Super Berrettini e Cobolli: vincono e volano ai quarti del Roland Garros. E ora in campo Arnaldi
I due azzurri superano Cerundolo, che aveva eliminato Sinner, e lo statunitense Svajda
Azzurri avanti nel Roland Garros: Flavio Cobolli e Matteo Berrettini si qualificano per i quarti di finale, al secondo Slam della stagione in corso sui campi in terra battuta di Parigi. Berrettini ha battuto in tre set, con il punteggio di 6-3, 7-6 (2), 7-6 (6) l'argentino Juan Manuel Cerundolo, “giustiziere” di Jannik Sinner al secondo turno. Il tennista romano, numero 105 al mondo, nel terzo set ha salvato tre set point infilando cinque punti di fila che gli hanno regalato il successo. Ai quarti Berrettini affronterà il vincente della sfida tra Frances Tiafoe e l’altro azzurro Matteo Arnaldi, in programma stasera 1 giugno.
«Mi sento alla grande sono felice. Dedico questo alla mia famiglia – ha detto Berrettini - Amo il tennis, non sarei qui se non lo amassi. Sono tornato dopo tantissimi infortuni e stop, ci sono stati momenti duri e non ero sicuro di poter tornare a giocare. Ora mi sento alla grande grazie al mio team, al mio carattere e alla mia resilienza. In corsa ci sono tanti tennisti incredibili, il tennis è imprevedibile. Sinner tornerà più forte, ma ci sono Zverev, Cobolli, Mensik. Per ora mi godo questa vittoria».

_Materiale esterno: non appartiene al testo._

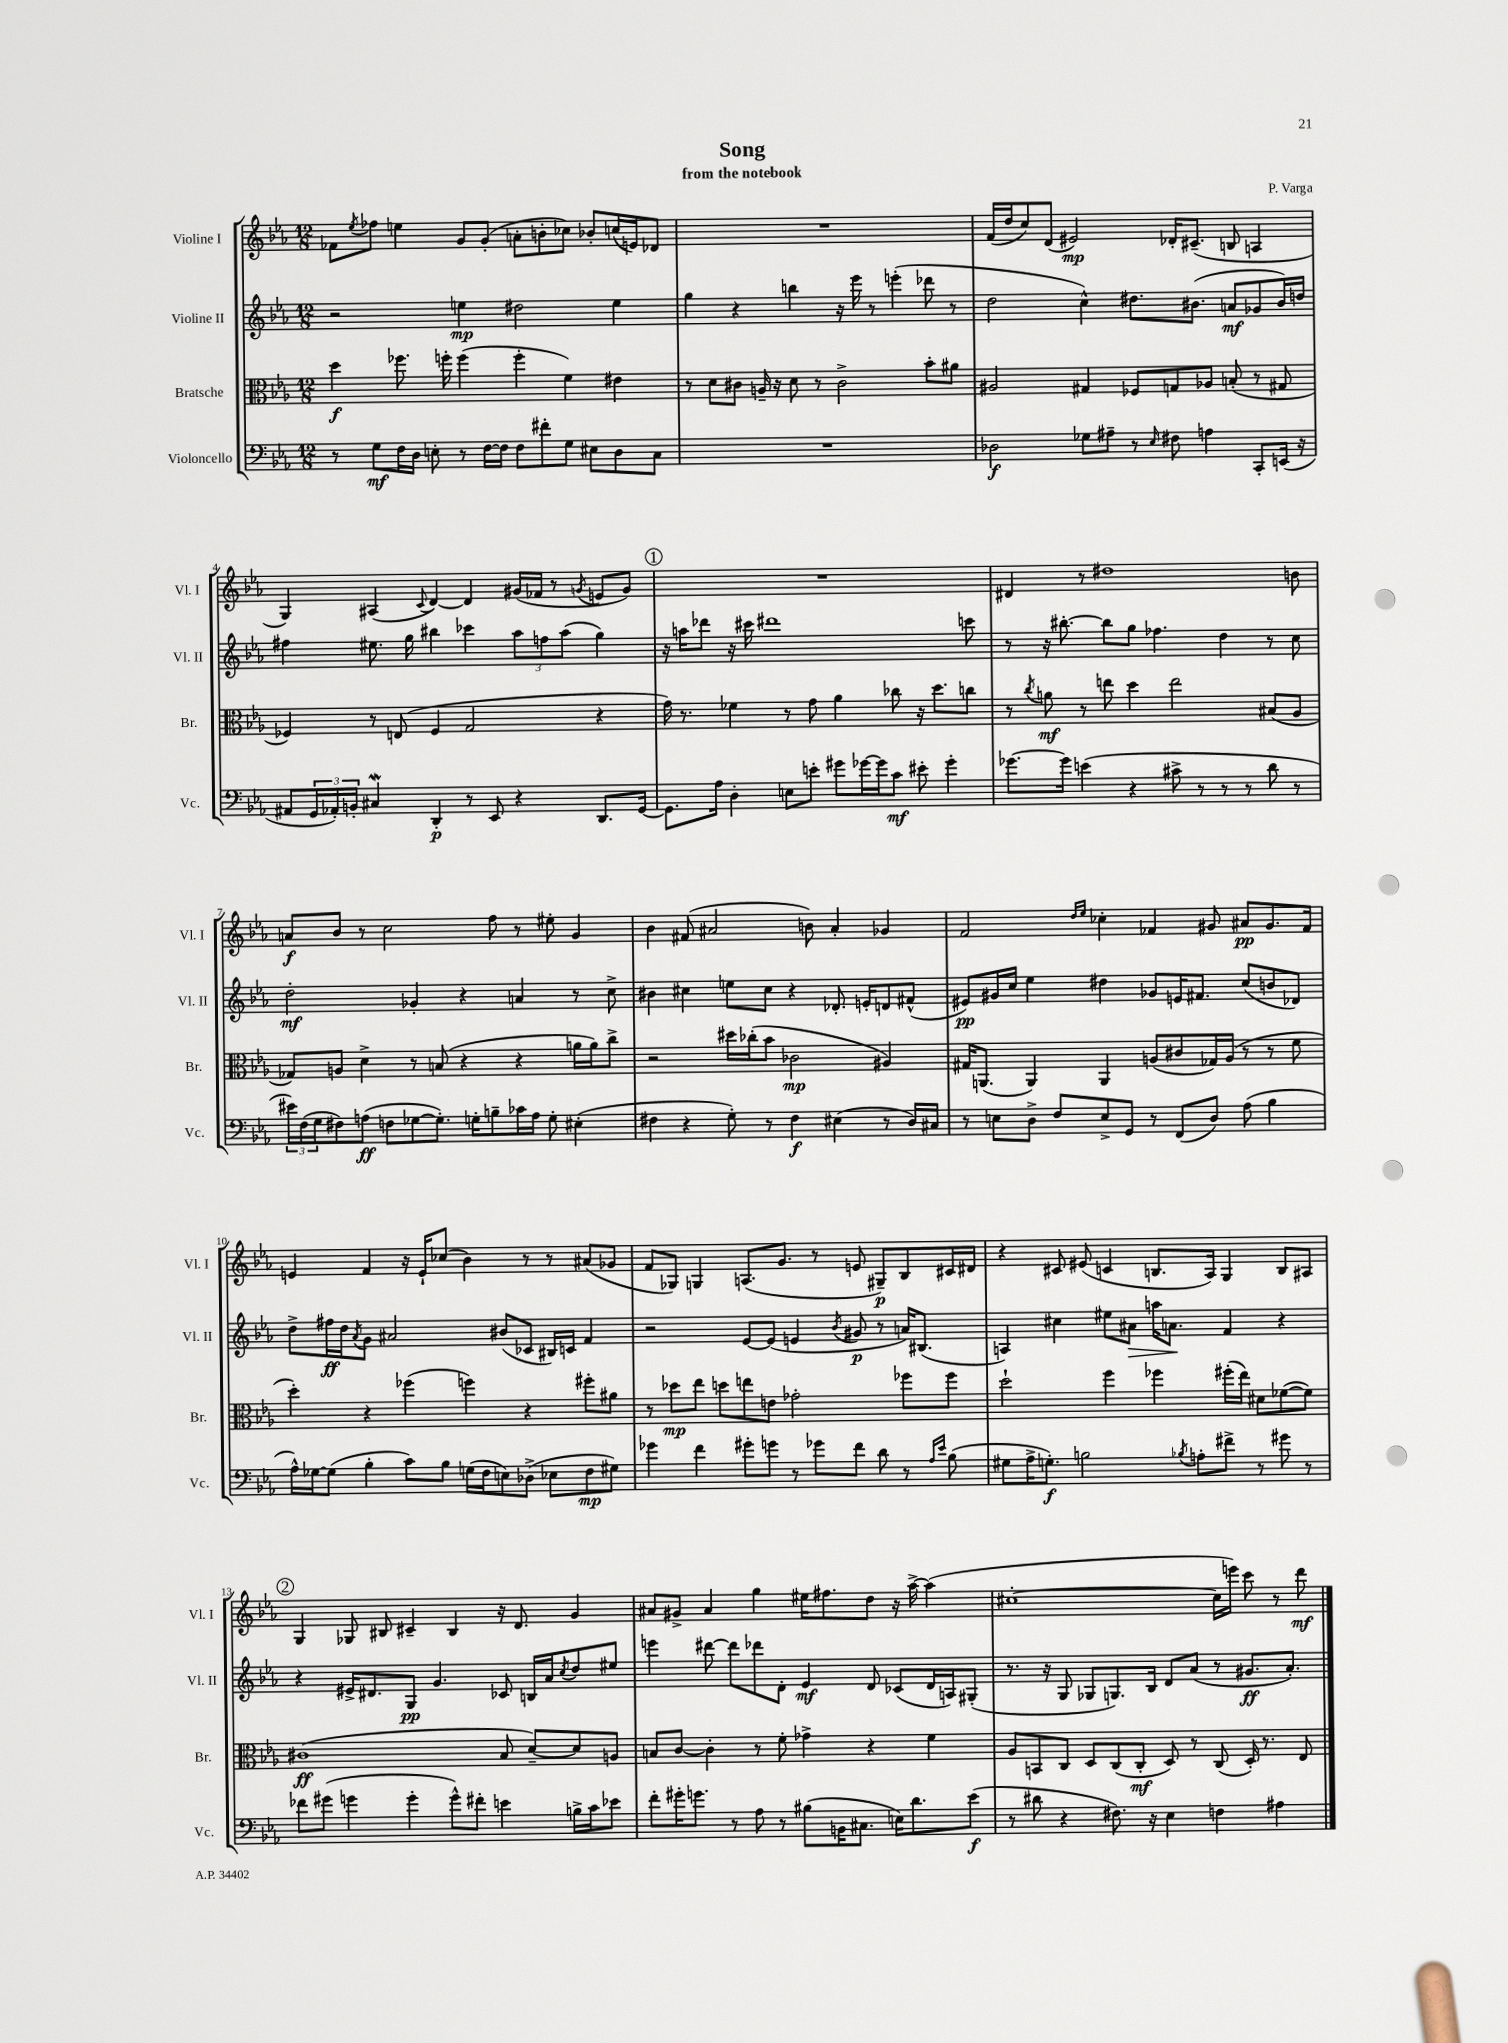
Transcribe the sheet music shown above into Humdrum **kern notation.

Flavio Cobolli va ai quarti di finale del Roland Garros grazie alla vittoria sullo statunitense Zachary Svajda, numero 85 del mondo, con il punteggio di 6-2, 6-3, 6-7, 7-6 dopo 3 ore e 19 minuti di gioco. Non è stata una sfida semplice per Cobolli, bravo però a gestire con maturità un avversario cresciuto alla distanza. Nei primi due set l'azzurro ha imposto il proprio ritmo, dominando gli scambi contro uno Svajda troppo passivo e incapace di contrastarne l'intensità. La partita è cambiata nel terzo parziale, quando l'americano ha alzato sensibilmente il livello, soprattutto al servizio e con il rovescio, trovando maggiore aggressività e conquistando con coraggio il tie-break. Nel quarto set la reazione di Cobolli è stata immediata: doppio break in avvio e match apparentemente in controllo sul 5-1. Quando tutto sembrava indirizzato verso una chiusura agevole, però, l'azzurro ha subito il ritorno di Svajda, perdendo cinque giochi consecutivi e sprecando anche un match point. Si è arrivati così a un tie-break combattutissimo, giocato punto su punto, in cui Cobolli ha ritrovato lucidità e sangue freddo per chiudere l'incontro.
Per il tennista romano si tratta del secondo quarto di finale Slam della carriera dopo Wimbledon 2025, un risultato che lo proietta virtualmente all'11° posto del ranking ATP, con la top 10 ormai nel mirino. Cobolli tornerà in campo mercoledì contro il vincente della sfida tra Félix Auger-Aliassime e Alejandro Tabilo.